You will drive the documentation for test protocols and reports to be of the highest quality, defining how mechanical, EM 60601, and EMC testing evidence is generated, documented, and maintained, ensuring a robust, compliant testing framework.
Within your first six months, you will establish FDA‑ready mechanical test protocols that support approval and enable ongoing changes, updates, and improvements with confidence. Your work ensures that innovation does not stall after launch; it moves forward safely, compliantly, and short, your impact is about taking what has been built and making it future‑proof, giving teams, regulators, and users confidence that ViCentra’s devices are engineered, tested, and maintained to the highest standards.
What You’ll Take On
You will lead from a technical perspective, with a strong emphasis on documentation, structure, and coordination:
Own and author mechanical and EMC test protocols and procedures, written to meet FDA/MDR submission and review standards.
Coordinate mechanical, software, and EMC testing, including planning, execution oversight, review, and documentation.
Act as the technical testing authority across R&D, Quality, Regulatory, and external test houses.

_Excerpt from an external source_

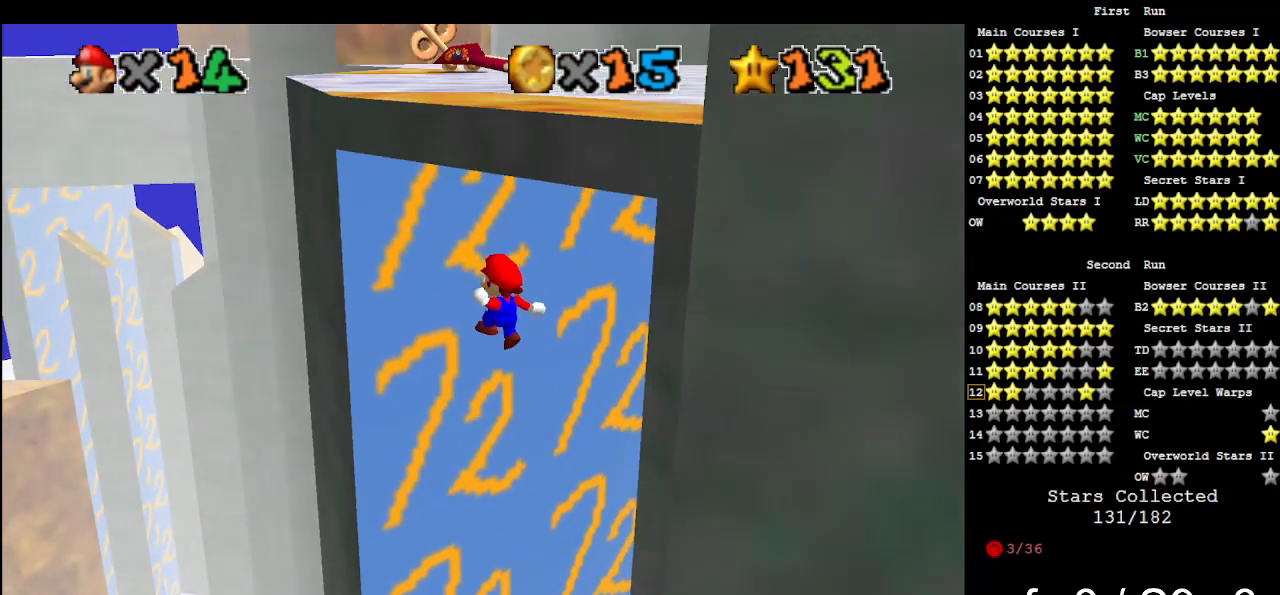
{"buttons": ["A"], "left_stick": "down-right", "events": [[67, "left_stick", "up-left"], [100, "A", "up"], [300, "left_stick", "down"], [333, "A", "down"], [400, "left_stick", "down-right"]]}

Ensure high‑quality test documentation, reporting, and traceability across projects.
Balance hands‑on testing with coordination, with approximately 80% focus on documentation & project management and 20% hands‑on execution.
Support the growth of a Test team, leading through technical expertise.
Ensure testing activities align with medical device regulations, relevant standards, and internal quality systems.
What You Bring
6+ years of experience in testing, verification, or validation within the medical device industry.
Proven experience writing mechanical test protocols and procedures for regulatory submissions.
Strong understanding of FDA expectations and documentation requirements for the U.S. market approval.
Solid background in mechanical testing, with familiarity using basic mechanical test tools.
Experience coordinating and working with external test laboratories, including EMC testing.
Comfortable in a role where documentation, planning, and coordination are core responsibilities.
Technically strong, detail‑oriented, and confident leading from expertise.
Clear and effective communicator across disciplines.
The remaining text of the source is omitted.